Wednesday 31 July 2013

NHS prescriptions surge to 1 billion in a single year

An incredible milestone has been reached, with a record 1 billion NHS prescriptions dispensed within a single year for the first time ever in England, according to new statistics compiled by the Health and Social Care Information Centre (HSCIC).

The figure was met during 2012 across England and represents a 62% surge from the previous decade, when 383.5 million items were dispensed. The billion prescriptions dispensed is the equivalent of 2.7 million items each a day, or over 1,900 a minute.

Other figures in a report released by the HSCIC show that on average the NHS dispensed 18.7 items per person in 2012, whilst in 2002 it was just 12.4 per person. Moreover, the net cost per item has dropped from £11.10 in 2002 to £8.50 in 2012.

It is believed that an increasingly large and aging population are behind the increase in prescriptions as well as more patents beginning to expire and inexpensive generic alternatives becoming available.
For example, the net cost of the cholesterol-boosting medication atorvastatin (marketed as Lipitor by U.S. Pharmaceutical giant Pfizer) dramatically dropped during 2011 and 2012 from £310.9 million to £166.6 million.

Since then, Pfizer have also lost the UK patent for Viagra, meaning certain other pharmaceutical companies are able to produce an erectile dysfunction medication that contains Viagra’s active ingredient sildenafil citrate, at a significantly lower cost to the patient. Sildenafil Teva and Sildenafil Actavis are two such examples to emerge since the UK Viagra patent ended on June 21.

In what could be a testament to Britain’s burgeoning obesity crisis, for the sixth consecutive year diabetes prescriptions were the biggest cost by treatment area, costing £768 million in 2012 – representing a 2.2% (£16 million) increase from 2011.
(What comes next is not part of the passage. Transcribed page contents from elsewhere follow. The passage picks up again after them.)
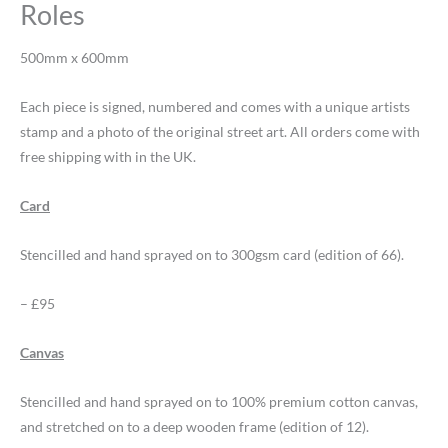
Roles
500mm x 600mm
Each piece is signed, numbered and comes with a unique artists
stamp and a photo of the original street art. All orders come with
free shipping with in the UK.
Card
Stencilled and hand sprayed on to 300gsm card (edition of 66).
– £95
Canvas
Stencilled and hand sprayed on to 100% premium cotton canvas,
and stretched on to a deep wooden frame (edition of 12).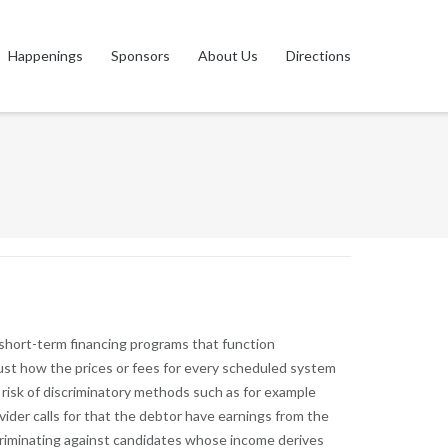
Happenings
Sponsors
About Us
Directions
 short-term financing programs that function
just how the prices or fees for every scheduled system
t risk of discriminatory methods such as for example
vider calls for that the debtor have earnings from the
discriminating against candidates whose income derives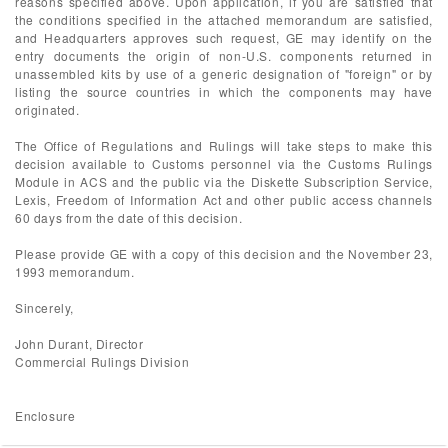
reasons specified above. Upon application, if you are satisfied that
the conditions specified in the attached memorandum are satisfied,
and Headquarters approves such request, GE may identify on the
entry documents the origin of non-U.S. components returned in
unassembled kits by use of a generic designation of "foreign" or by
listing the source countries in which the components may have
originated.
The Office of Regulations and Rulings will take steps to make this
decision available to Customs personnel via the Customs Rulings
Module in ACS and the public via the Diskette Subscription Service,
Lexis, Freedom of Information Act and other public access channels
60 days from the date of this decision.
Please provide GE with a copy of this decision and the November 23,
1993 memorandum.
Sincerely,
John Durant, Director
Commercial Rulings Division
Enclosure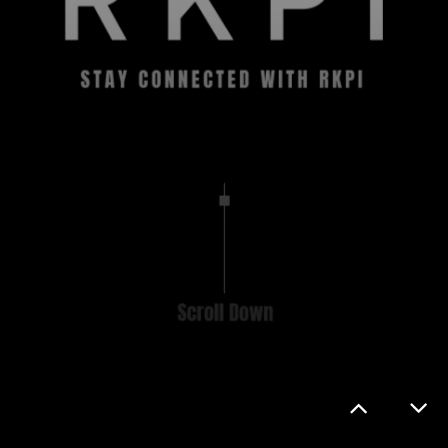
CONTACT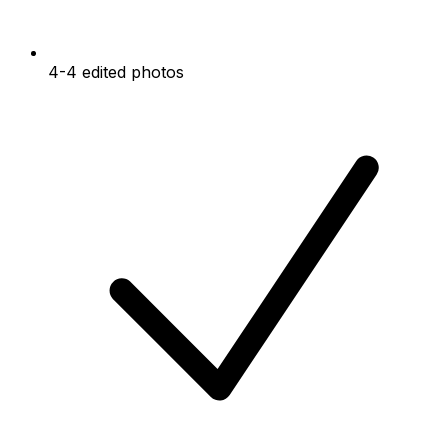
4-4 edited photos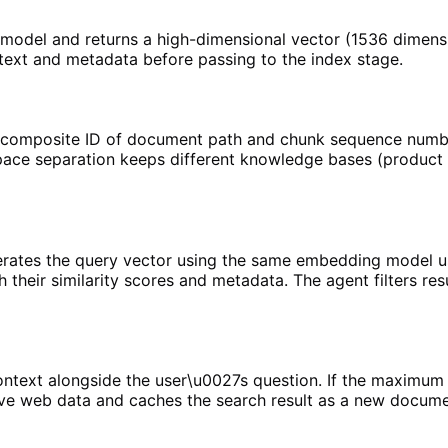
odel and returns a high-dimensional vector (1536 dimensi
 text and metadata before passing to the index stage.
a composite ID of document path and chunk sequence numbe
ce separation keeps different knowledge bases (product do
erates the query vector using the same embedding model u
h their similarity scores and metadata. The agent filters re
ntext alongside the user\u0027s question. If the maximum s
ve web data and caches the search result as a new document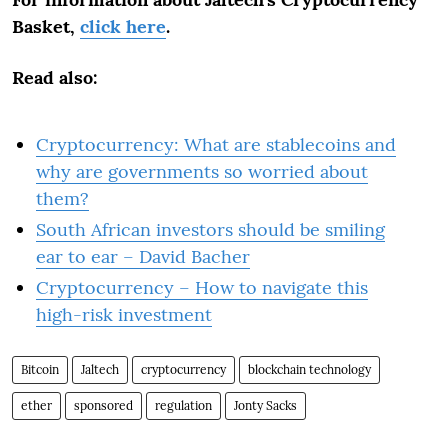
Basket,
click here
.
Read also:
Cryptocurrency: What are stablecoins and
why are governments so worried about
them?
South African investors should be smiling
ear to ear – David Bacher
Cryptocurrency – How to navigate this
high-risk investment
Bitcoin
Jaltech
cryptocurrency
blockchain technology
ether
sponsored
regulation
Jonty Sacks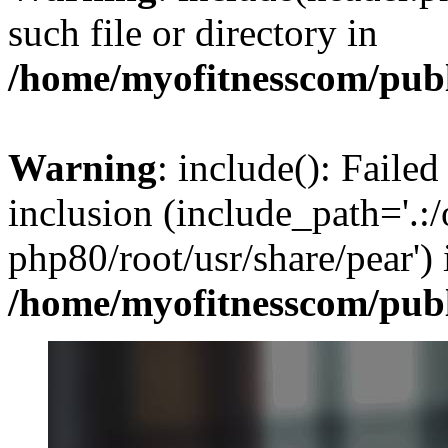
such file or directory in
/home/myofitnesscom/pub
Warning
: include(): Failed
inclusion (include_path='.:/
php80/root/usr/share/pear') 
/home/myofitnesscom/pub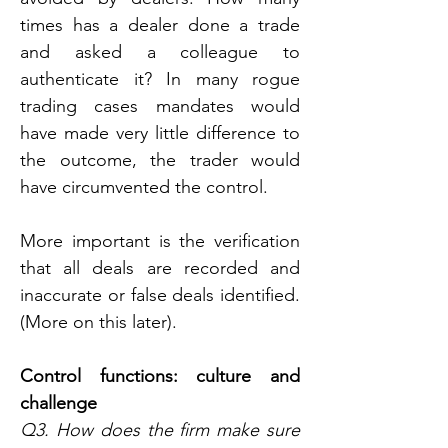
times has a dealer done a trade 
and asked a colleague to 
authenticate it? In many rogue 
trading cases mandates would 
have made very little difference to 
the outcome, the trader would 
have circumvented the control.
More important is the verification 
that all deals are recorded and 
inaccurate or false deals identified. 
(More on this later).
Control functions: culture and 
challenge
Q3. How does the firm make sure 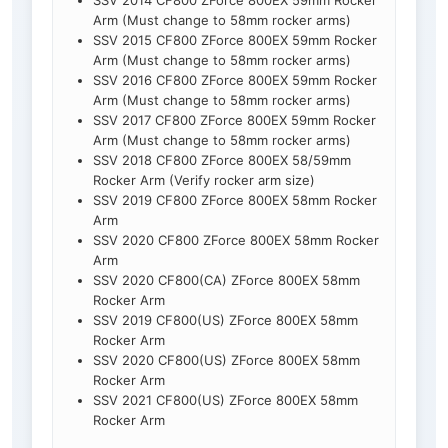
SSV 2014 CF800 ZForce 800EX 59mm Rocker
Arm (Must change to 58mm rocker arms)
SSV 2015 CF800 ZForce 800EX 59mm Rocker
Arm (Must change to 58mm rocker arms)
SSV 2016 CF800 ZForce 800EX 59mm Rocker
Arm (Must change to 58mm rocker arms)
SSV 2017 CF800 ZForce 800EX 59mm Rocker
Arm (Must change to 58mm rocker arms)
SSV 2018 CF800 ZForce 800EX 58/59mm
Rocker Arm (Verify rocker arm size)
SSV 2019 CF800 ZForce 800EX 58mm Rocker
Arm
SSV 2020 CF800 ZForce 800EX 58mm Rocker
Arm
SSV 2020 CF800(CA) ZForce 800EX 58mm
Rocker Arm
SSV 2019 CF800(US) ZForce 800EX 58mm
Rocker Arm
SSV 2020 CF800(US) ZForce 800EX 58mm
Rocker Arm
SSV 2021 CF800(US) ZForce 800EX 58mm
Rocker Arm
Since 1996 the number of people diagnosed with diabetes in the UK has risen from 1.4 million to 2.9 million, of which an estimated 90% are believed to have type 2, which can be caused by either being overweight or obese. Health experts predict that by 2025 5 million people in the UK will have diabetes.

Commenting on the prescription increase, HSCIC chairman Kingsley Manning said: “For the first time, one billion prescription medicines have been dispensed to our communities in just one year. This figure reflects a continuing upward trend in prescription numbers, which is in contrast to a recent fall in total net cost. Total costs have fallen for the second year running and are now at 2009 levels. Our report shows that, while people on average now receive more prescription items, the cost of these per head has dropped in the last two years.”
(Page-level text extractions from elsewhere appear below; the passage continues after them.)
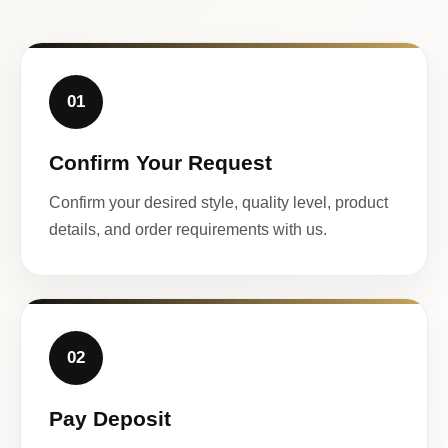
01
Confirm Your Request
Confirm your desired style, quality level, product
details, and order requirements with us.
02
Pay Deposit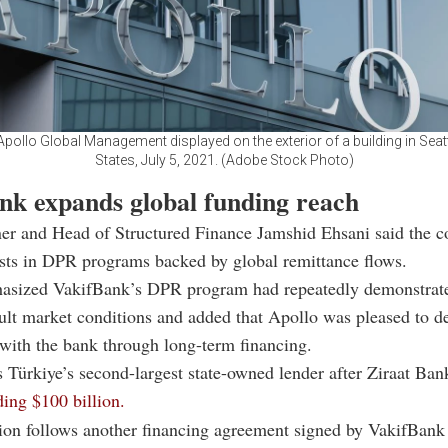
pollo Global Management displayed on the exterior of a building in Seatt
States, July 5, 2021. (Adobe Stock Photo)
nk expands global funding reach
ner and Head of Structured Finance Jamshid Ehsani said the 
ests in DPR programs backed by global remittance flows.
asized VakifBank’s DPR program had repeatedly demonstrate
cult market conditions and added that Apollo was pleased to d
with the bank through long-term financing.
 Türkiye’s second-largest state-owned lender after
Ziraat Ban
ding $100 billion.
ion follows another financing agreement signed by VakifBank 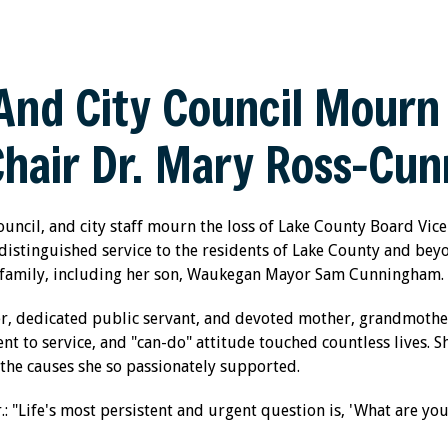
nd City Council Mourn 
Chair Dr. Mary Ross-Cu
uncil, and city staff mourn the loss of Lake County Board Vic
istinguished service to the residents of Lake County and be
m family, including her son, Waukegan Mayor Sam Cunningham.
, dedicated public servant, and devoted mother, grandmothe
 to service, and "can-do" attitude touched countless lives. Sh
the causes she so passionately supported.
.: "Life's most persistent and urgent question is, 'What are you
However, the figures also demonstrate a ‘notable’ rise in the number of antibiotics prescribed – which is causing huge concern. The Government’s chief medical officer has previously spoken of fear that the body’s increasing resistance to antibiotics is one of the biggest threats to modern health.

Professor Dame Sally Davies said many drugs are unnecessarily dished out for mild infections or illnesses and this helping to create a resistance to them, warning that even routine operations such as hip replacements could become fatal if we lose the ability to fight off infection.